Records from a dataset
____________________
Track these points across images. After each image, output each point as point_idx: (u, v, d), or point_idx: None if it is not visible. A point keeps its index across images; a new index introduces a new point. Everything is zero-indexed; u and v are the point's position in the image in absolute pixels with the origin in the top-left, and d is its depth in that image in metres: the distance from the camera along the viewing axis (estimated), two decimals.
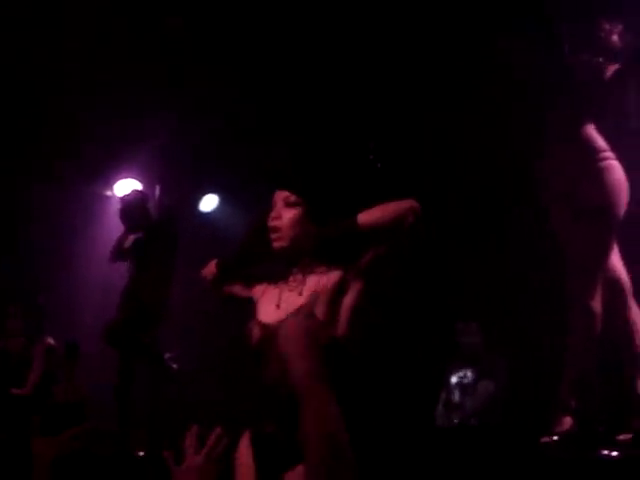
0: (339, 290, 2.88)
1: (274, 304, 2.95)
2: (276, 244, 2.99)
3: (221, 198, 7.72)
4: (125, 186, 7.48)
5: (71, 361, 6.94)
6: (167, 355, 6.45)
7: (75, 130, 6.59)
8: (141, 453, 5.57)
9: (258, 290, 3.07)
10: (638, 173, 4.66)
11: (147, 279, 6.27)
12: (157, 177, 7.26)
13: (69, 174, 7.17)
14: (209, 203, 7.76)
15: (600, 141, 4.63)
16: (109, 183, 7.60)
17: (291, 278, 2.98)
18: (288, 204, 3.00)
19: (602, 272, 4.59)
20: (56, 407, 6.51)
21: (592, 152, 4.60)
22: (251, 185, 7.32)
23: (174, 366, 6.46)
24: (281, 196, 3.02)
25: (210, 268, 3.21)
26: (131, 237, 6.45)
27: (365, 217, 2.89)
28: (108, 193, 7.65)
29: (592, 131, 4.65)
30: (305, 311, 2.84)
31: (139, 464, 5.31)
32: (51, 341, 6.87)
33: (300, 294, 2.91)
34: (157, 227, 6.45)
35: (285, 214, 2.99)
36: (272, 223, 3.00)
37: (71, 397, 6.71)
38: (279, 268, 3.05)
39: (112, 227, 7.31)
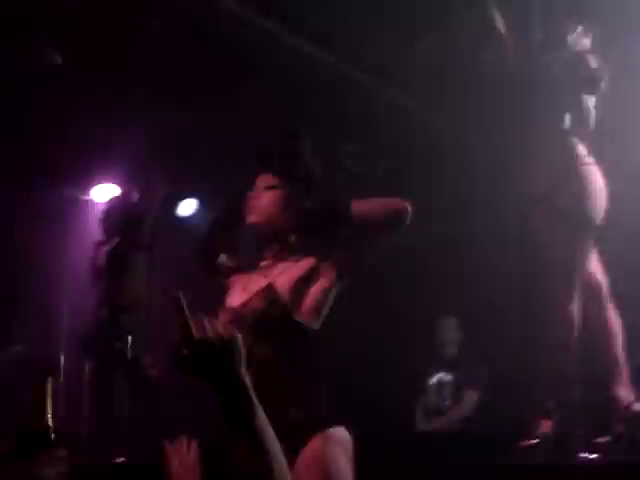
0: (307, 278, 2.87)
1: (241, 289, 2.95)
2: (251, 218, 3.00)
3: (200, 202, 7.69)
4: (103, 191, 7.47)
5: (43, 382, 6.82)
6: (146, 361, 6.41)
7: (50, 133, 6.53)
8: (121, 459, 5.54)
9: (230, 281, 3.07)
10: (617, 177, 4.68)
11: (121, 284, 6.24)
12: (135, 181, 7.21)
13: (45, 178, 7.10)
14: (187, 207, 7.72)
15: (580, 146, 4.64)
16: (86, 187, 7.55)
17: (261, 264, 2.99)
18: (267, 187, 3.03)
19: (580, 276, 4.60)
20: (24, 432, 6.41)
21: (572, 157, 4.61)
22: (231, 190, 7.30)
23: (153, 372, 6.41)
24: (262, 179, 3.05)
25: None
26: (103, 250, 6.43)
27: (361, 205, 2.88)
28: (85, 198, 7.59)
29: (572, 136, 4.66)
30: (268, 291, 2.82)
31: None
32: (20, 349, 6.78)
33: (266, 277, 2.90)
34: (132, 232, 6.44)
35: (265, 195, 3.01)
36: (250, 202, 3.02)
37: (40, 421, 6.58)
38: (251, 261, 3.05)
39: (89, 232, 7.31)
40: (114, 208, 6.54)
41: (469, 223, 6.62)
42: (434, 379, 6.25)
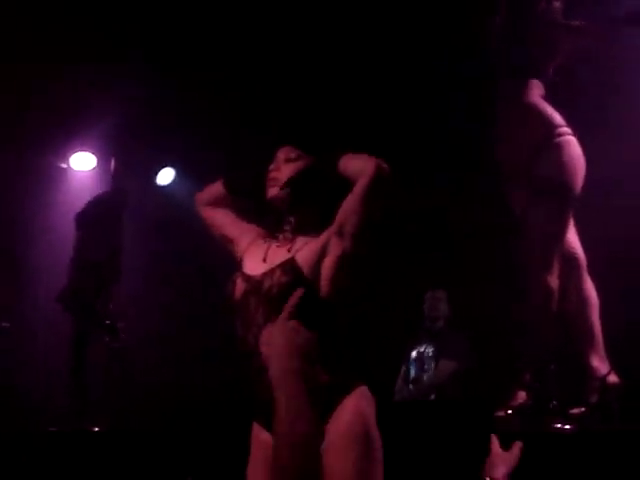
0: (324, 250, 2.86)
1: (261, 258, 2.93)
2: (272, 191, 2.97)
3: (178, 171, 7.66)
4: (80, 159, 7.44)
5: None
6: (119, 325, 6.43)
7: (27, 99, 6.49)
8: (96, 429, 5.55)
9: (244, 241, 3.04)
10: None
11: (96, 243, 6.30)
12: (113, 150, 7.18)
13: (21, 144, 7.06)
14: (166, 176, 7.69)
15: (557, 117, 4.64)
16: (65, 155, 7.51)
17: (281, 236, 2.96)
18: (288, 160, 3.00)
19: (560, 248, 4.63)
20: None
21: (549, 128, 4.61)
22: (208, 158, 7.29)
23: (122, 335, 6.45)
24: (283, 152, 3.02)
25: (216, 187, 3.14)
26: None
27: (348, 159, 2.91)
28: (63, 165, 7.55)
29: (548, 107, 4.66)
30: (291, 265, 2.83)
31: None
32: None
33: (289, 251, 2.89)
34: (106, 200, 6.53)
35: (285, 168, 2.99)
36: (271, 174, 2.99)
37: None
38: (268, 223, 3.04)
39: (68, 199, 7.30)
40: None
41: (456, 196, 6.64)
42: (415, 351, 6.27)
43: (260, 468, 2.83)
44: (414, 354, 6.26)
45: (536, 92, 4.67)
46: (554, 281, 4.59)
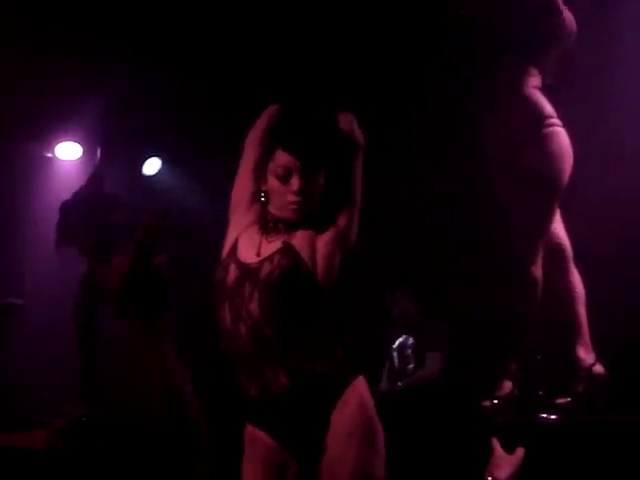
0: (318, 236, 2.88)
1: (254, 251, 2.88)
2: (297, 214, 2.89)
3: (164, 162, 7.64)
4: (66, 148, 7.41)
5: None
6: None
7: (12, 88, 6.45)
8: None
9: (246, 218, 2.98)
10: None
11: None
12: (99, 139, 7.15)
13: (6, 133, 7.02)
14: (152, 166, 7.67)
15: (547, 107, 4.63)
16: (50, 144, 7.48)
17: (274, 233, 2.90)
18: (302, 171, 2.90)
19: (544, 238, 4.63)
20: None
21: (539, 117, 4.60)
22: (195, 149, 7.27)
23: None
24: (291, 161, 2.89)
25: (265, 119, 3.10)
26: None
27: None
28: (49, 155, 7.53)
29: (539, 96, 4.65)
30: (290, 251, 2.81)
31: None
32: None
33: (285, 238, 2.87)
34: None
35: (306, 186, 2.88)
36: (301, 195, 2.88)
37: None
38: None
39: (53, 188, 7.26)
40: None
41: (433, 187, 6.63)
42: (396, 343, 6.27)
43: (256, 466, 2.82)
44: (395, 346, 6.26)
45: (532, 83, 4.65)
46: (538, 271, 4.59)
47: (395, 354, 6.27)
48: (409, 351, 6.22)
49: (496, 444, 2.87)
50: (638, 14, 5.22)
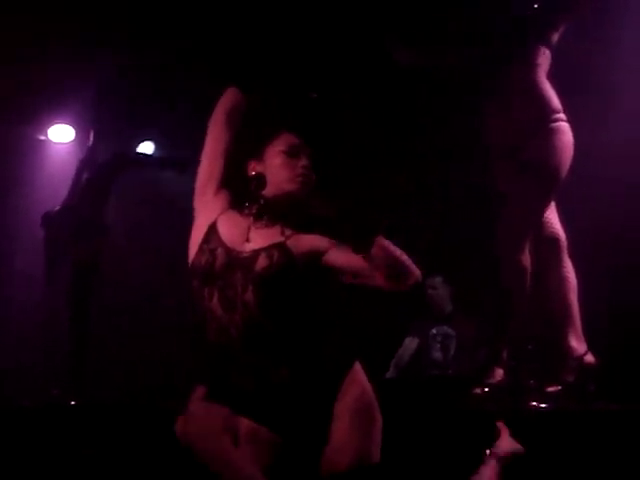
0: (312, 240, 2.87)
1: (243, 237, 2.85)
2: (307, 187, 2.90)
3: (157, 144, 7.62)
4: (59, 131, 7.40)
5: None
6: None
7: (4, 71, 6.43)
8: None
9: (215, 206, 2.95)
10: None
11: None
12: (92, 122, 7.13)
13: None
14: (145, 149, 7.65)
15: (555, 101, 4.63)
16: (43, 127, 7.47)
17: (262, 219, 2.88)
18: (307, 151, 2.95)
19: (535, 229, 4.63)
20: None
21: (546, 111, 4.60)
22: (188, 132, 7.23)
23: None
24: (298, 141, 2.95)
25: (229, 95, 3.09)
26: None
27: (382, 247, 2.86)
28: (42, 137, 7.51)
29: (548, 89, 4.64)
30: (283, 249, 2.80)
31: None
32: None
33: (282, 234, 2.84)
34: None
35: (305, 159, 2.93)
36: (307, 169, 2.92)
37: None
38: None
39: (46, 171, 7.31)
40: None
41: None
42: (434, 331, 6.16)
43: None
44: (432, 334, 6.13)
45: (543, 68, 4.63)
46: (526, 259, 4.60)
47: (435, 344, 6.12)
48: (449, 342, 6.09)
49: (503, 427, 2.93)
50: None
____________________
ASSIGNMENT:
Once you reach the line with "28: (108, 193, 7.65)" in the data above, copy it and every line after it exactly, up to and including the line with "38: (279, 268, 3.05)".

RESPONSE:
28: (108, 193, 7.65)
29: (592, 131, 4.65)
30: (305, 311, 2.84)
31: (139, 464, 5.31)
32: (51, 341, 6.87)
33: (300, 294, 2.91)
34: (157, 227, 6.45)
35: (285, 214, 2.99)
36: (272, 223, 3.00)
37: (71, 397, 6.71)
38: (279, 268, 3.05)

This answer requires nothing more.